● PROBLEM
Print out each entry below in full, exactly as given, excluding pictures.

(Per-instance keypoint data)

*** Begin section ***

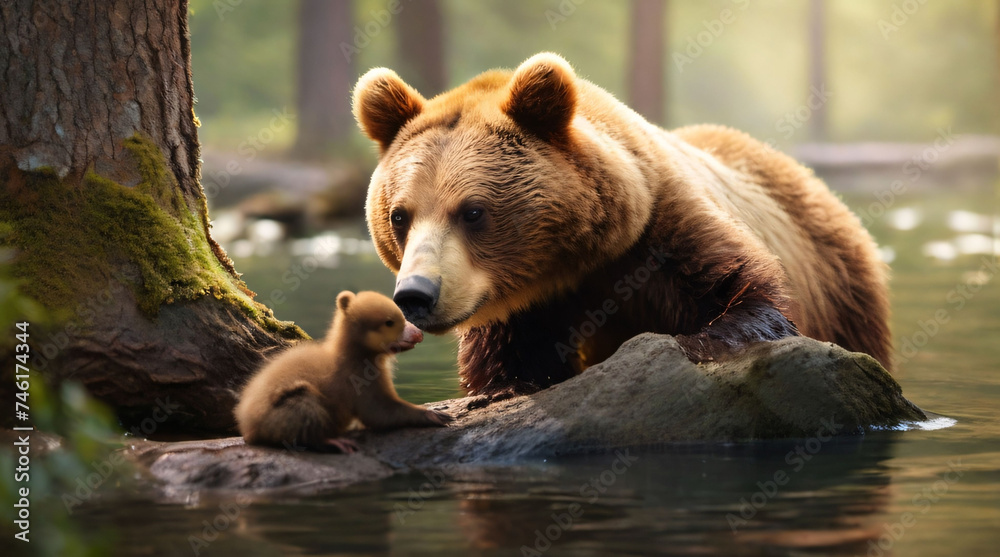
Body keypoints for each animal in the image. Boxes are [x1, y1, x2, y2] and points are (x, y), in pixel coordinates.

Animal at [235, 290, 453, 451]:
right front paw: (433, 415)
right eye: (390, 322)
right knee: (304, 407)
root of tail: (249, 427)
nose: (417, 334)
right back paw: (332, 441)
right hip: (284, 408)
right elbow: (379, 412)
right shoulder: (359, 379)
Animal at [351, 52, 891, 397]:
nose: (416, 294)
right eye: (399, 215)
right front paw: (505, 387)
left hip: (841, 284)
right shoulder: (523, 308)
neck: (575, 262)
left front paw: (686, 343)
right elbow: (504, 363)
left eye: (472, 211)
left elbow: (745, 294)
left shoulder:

*** End section ***

● SOLUTION TO THIS EXERCISE
Body keypoints for each animal in the image. Boxes are [x1, y1, x2, y2] and points are (x, y), in pixel coordinates.

Animal at [235, 290, 453, 451]:
right front paw: (433, 415)
right eye: (390, 322)
right knee: (304, 407)
root of tail: (249, 427)
nose: (417, 334)
right back paw: (332, 441)
right hip: (284, 408)
right elbow: (379, 412)
right shoulder: (359, 379)
Animal at [351, 52, 891, 397]:
nose: (416, 294)
right eye: (399, 215)
right front paw: (505, 387)
left hip: (841, 284)
right shoulder: (523, 308)
neck: (575, 262)
left front paw: (686, 343)
right elbow: (504, 363)
left eye: (472, 211)
left elbow: (745, 294)
left shoulder:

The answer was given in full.